The Risks of Pushing for This Approach
The idea of using incidents as navigational landmarks can make sense if you like framing the organization as its own organism, a form of distributed cognition that makes its way through its ecosystem with varying amounts of self-awareness. There's a large distance between that abstract concept, and you, as an individual, running an investigation and writing a report, where even taking the time to investigate is subject to the same pressures and constraints as the rest of normal work.
As Richard Cook pointed out, the concept of human error can be considered useful for organizations looking to shield themselves from the liabilities of an incident: if someone can be blamed for events, then the organization does not need to change what it normally does. By finding a culprit, blame and human error act like a lightning rod that safely diverts consequences from the org’s structure itself.
In organizations where this happens, trying to openly question broad priorities and goal conflicts can mark you as a threat to these defence mechanisms. Post-incident processes are places where power dynamics are often in play and articulate themselves.
If you are to use incidents as landmarks, do it the way you would for any other incident investigation: frame all participants (including upper management) to be people trying to do a good job in a challenging world, maintain blame awareness, try to find how the choices made sense at the time, let people tell their stories, seek to learn before fixing, and don’t overload people with theory.
Maintaining the trust the people in your organization give you is your main priority in the long term, and sometimes, letting go of some learnings today to protect your ability to keep doing more later is the best decision to make.
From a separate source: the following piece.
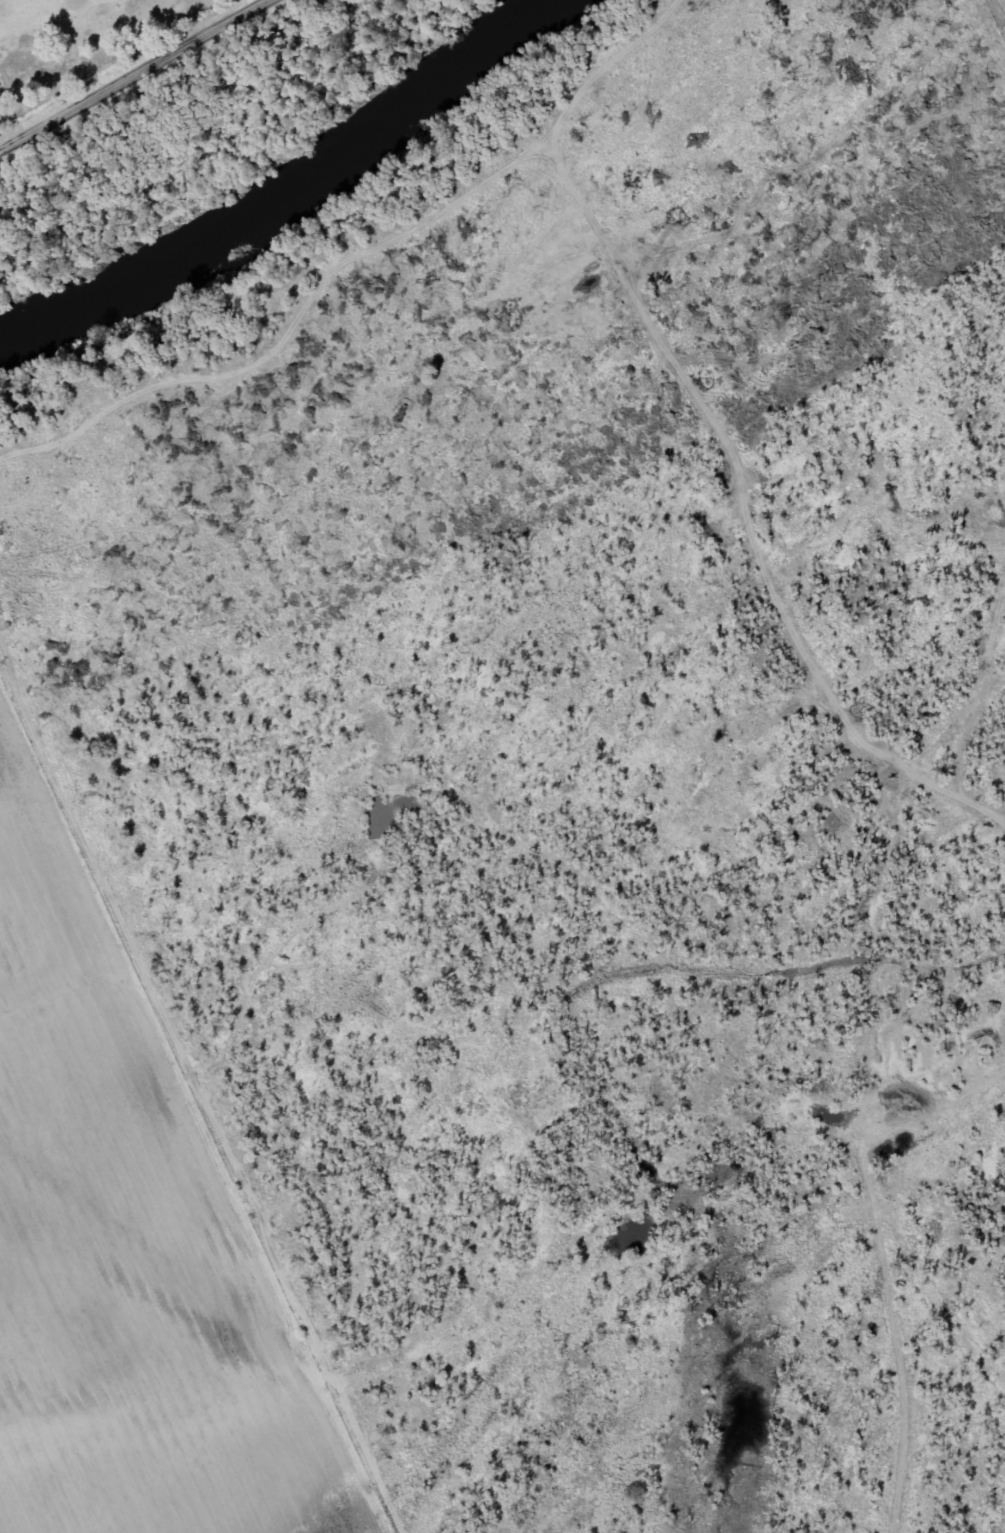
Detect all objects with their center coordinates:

Beyond personal risk, being able to establish incidents as landmarks and using them to steer an organization means that your findings become part of how priorities and goals are set and established. People may have vested interests in you not changing things that currently advantage them, or may try to co-opt your process and push for their own agendas. The incidents chosen for investigations and the type of observations allowed or emphasized by the organization will be of interest. Your work is also part of the landscape.